Being a full time student during a pandemic is tasking in itself and will continue to add stress to students. Choosing a good environment for effective learning is crucial.
I interviewed two classmates — one a commuter, and the other, a resident– with the goal of gathering enough information to provide insight to incoming freshmen who are trying to decide where to live.
Different circumstances will determine whether a student resides on campus or commutes. For Senior Kasi Duke, she chose to commute because of it’s low price and the fact that she lives only 20 minutes away from campus. But for Junior Brandi Nichols, she chose to live on campus to avoid the inconvenience of having to make extra time for the drive from her house to school.
Senior Kasi Duke
For Duke, commuting had its advantages and disadvantages as she claimed that “the best part about commuting is being able to have my own space and getting away from school. The worst part about commuting is not always having time to go home after practice or workouts to shower before my next class.”

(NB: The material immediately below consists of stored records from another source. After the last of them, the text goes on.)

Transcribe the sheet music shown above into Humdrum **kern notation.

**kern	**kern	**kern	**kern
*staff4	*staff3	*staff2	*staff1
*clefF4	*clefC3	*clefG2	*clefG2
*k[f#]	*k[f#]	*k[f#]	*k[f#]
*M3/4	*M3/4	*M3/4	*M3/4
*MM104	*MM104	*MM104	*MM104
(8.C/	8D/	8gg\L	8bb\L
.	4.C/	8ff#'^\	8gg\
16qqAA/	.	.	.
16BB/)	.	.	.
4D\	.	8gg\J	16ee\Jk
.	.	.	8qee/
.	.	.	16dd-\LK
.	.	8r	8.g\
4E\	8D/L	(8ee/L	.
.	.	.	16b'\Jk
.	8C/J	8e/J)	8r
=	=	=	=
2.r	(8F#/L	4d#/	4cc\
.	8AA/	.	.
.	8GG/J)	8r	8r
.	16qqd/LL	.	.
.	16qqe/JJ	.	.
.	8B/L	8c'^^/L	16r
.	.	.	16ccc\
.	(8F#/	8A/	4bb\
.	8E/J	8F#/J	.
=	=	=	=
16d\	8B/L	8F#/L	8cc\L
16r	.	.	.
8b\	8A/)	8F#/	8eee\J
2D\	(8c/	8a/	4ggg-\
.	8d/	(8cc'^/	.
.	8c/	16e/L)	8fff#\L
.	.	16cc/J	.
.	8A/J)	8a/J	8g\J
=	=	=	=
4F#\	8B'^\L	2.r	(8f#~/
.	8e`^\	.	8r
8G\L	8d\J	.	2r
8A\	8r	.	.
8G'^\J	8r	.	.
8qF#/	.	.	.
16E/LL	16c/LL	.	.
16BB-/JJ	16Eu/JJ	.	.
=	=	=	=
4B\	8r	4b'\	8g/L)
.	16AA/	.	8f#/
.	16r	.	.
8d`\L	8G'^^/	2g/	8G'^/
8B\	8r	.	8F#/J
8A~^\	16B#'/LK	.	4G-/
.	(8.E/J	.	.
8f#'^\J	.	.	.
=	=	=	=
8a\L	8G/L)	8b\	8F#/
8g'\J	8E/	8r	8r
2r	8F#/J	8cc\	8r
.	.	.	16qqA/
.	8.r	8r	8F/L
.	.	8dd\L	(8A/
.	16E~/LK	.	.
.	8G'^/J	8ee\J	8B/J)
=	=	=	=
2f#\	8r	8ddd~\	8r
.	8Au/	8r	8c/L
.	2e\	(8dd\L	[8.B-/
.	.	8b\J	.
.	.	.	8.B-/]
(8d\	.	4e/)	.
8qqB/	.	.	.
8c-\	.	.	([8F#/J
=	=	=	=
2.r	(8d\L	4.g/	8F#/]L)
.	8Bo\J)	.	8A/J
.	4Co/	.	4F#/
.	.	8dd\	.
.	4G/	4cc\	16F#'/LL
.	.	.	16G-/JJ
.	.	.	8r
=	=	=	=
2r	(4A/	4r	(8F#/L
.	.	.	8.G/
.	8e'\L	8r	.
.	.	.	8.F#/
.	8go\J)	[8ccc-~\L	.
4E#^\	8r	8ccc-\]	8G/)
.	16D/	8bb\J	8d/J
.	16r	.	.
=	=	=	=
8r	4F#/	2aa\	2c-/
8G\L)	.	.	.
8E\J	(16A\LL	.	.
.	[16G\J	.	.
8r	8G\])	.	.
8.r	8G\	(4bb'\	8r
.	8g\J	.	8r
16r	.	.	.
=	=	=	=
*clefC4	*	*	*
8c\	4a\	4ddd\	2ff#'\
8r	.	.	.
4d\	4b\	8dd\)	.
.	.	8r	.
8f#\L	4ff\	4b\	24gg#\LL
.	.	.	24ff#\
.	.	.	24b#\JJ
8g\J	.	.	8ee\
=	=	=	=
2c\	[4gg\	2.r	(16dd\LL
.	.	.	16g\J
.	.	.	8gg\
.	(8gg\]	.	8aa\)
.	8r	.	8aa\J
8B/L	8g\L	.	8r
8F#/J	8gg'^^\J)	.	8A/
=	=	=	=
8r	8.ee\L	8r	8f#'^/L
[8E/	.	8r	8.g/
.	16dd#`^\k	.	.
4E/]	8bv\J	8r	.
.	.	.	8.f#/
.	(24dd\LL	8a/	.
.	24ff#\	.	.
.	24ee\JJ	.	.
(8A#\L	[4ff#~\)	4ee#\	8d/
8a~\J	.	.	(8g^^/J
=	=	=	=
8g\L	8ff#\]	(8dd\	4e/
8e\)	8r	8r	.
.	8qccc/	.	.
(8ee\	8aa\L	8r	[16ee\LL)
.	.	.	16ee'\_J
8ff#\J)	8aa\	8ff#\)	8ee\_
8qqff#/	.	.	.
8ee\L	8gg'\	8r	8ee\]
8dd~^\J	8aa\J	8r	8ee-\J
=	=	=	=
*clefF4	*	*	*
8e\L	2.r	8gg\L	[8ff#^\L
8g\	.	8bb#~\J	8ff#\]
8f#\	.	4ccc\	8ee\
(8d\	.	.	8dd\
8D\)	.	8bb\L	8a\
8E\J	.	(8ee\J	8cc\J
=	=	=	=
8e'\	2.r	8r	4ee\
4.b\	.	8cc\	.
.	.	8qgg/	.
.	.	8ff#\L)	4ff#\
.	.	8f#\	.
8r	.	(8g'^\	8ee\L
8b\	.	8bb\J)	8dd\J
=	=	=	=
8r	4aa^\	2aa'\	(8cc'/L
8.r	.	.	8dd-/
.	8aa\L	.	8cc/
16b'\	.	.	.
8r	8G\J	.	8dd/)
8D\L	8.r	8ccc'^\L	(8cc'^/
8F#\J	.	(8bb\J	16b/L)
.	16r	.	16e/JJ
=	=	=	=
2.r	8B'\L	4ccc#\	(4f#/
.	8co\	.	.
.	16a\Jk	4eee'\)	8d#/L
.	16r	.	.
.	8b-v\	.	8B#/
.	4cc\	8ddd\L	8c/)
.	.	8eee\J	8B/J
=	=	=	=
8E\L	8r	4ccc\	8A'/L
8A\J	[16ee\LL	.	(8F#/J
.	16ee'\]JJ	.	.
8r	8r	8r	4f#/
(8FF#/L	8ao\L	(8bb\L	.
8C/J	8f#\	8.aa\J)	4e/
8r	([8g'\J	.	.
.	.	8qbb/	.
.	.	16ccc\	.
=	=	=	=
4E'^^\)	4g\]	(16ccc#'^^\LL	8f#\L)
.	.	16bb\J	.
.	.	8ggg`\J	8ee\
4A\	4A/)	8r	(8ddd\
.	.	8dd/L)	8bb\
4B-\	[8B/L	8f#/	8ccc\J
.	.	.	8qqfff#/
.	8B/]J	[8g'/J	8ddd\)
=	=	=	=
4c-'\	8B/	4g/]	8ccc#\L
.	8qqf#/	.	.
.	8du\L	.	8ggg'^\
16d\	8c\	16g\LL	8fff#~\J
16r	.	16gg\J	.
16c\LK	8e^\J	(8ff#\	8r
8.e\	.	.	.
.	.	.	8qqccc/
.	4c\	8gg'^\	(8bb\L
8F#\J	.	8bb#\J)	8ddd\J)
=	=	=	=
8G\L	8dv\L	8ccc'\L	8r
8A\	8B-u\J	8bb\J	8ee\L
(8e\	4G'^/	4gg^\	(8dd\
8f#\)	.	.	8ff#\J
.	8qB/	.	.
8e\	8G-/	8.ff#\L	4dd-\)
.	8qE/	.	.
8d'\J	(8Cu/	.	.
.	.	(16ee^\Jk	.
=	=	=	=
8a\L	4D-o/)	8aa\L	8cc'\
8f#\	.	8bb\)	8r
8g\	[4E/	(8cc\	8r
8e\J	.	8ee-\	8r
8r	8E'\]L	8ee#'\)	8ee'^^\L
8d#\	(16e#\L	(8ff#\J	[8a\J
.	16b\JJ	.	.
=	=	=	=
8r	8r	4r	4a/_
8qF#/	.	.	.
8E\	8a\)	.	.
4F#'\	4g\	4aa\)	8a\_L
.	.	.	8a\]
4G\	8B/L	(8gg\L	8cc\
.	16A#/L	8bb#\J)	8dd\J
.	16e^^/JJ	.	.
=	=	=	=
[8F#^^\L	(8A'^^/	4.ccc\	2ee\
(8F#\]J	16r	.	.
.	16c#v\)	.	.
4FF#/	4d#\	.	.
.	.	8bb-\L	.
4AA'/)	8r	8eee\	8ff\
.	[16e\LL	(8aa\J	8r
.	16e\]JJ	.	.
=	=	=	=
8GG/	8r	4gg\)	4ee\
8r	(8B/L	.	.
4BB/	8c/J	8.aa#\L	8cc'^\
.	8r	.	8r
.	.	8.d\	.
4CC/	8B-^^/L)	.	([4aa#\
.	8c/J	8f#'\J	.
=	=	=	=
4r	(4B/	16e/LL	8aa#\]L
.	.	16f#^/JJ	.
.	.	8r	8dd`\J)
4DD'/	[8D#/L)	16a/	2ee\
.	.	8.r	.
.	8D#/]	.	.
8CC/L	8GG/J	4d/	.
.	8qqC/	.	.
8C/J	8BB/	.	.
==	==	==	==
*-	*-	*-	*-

Nichols also provided a look into the advantages and disadvantages of residing on campus. She opined that ”the best part is that I have no curfew and don’t really have to get up early to drive the 30 minutes to class. The worst part is that kids act like they have no home-training and are loud for no reason. Also, sometimes the AC or heating is broken and that makes the building really uncomfortable to be in.”
When asked what they recommend for students, the girls had similar answers. Nichols believed commuting is better and said “I think commuting is better because you don’t have to pay for room & board or meals. You also don’t have to worry about other people being loud when you’re trying to sleep or study.”
Duke believed whatever is best for the student should be the option they choose: “I think it depends on the student and what they’re looking for in their college experience. If they want to be able to live on their own or live further away I think living on campus is a great idea. For others, it’s not a necessity.”
Insight into the differing experiences of students who choose to commute and students who choose to reside on campus is crucial when you are making the decision yourself.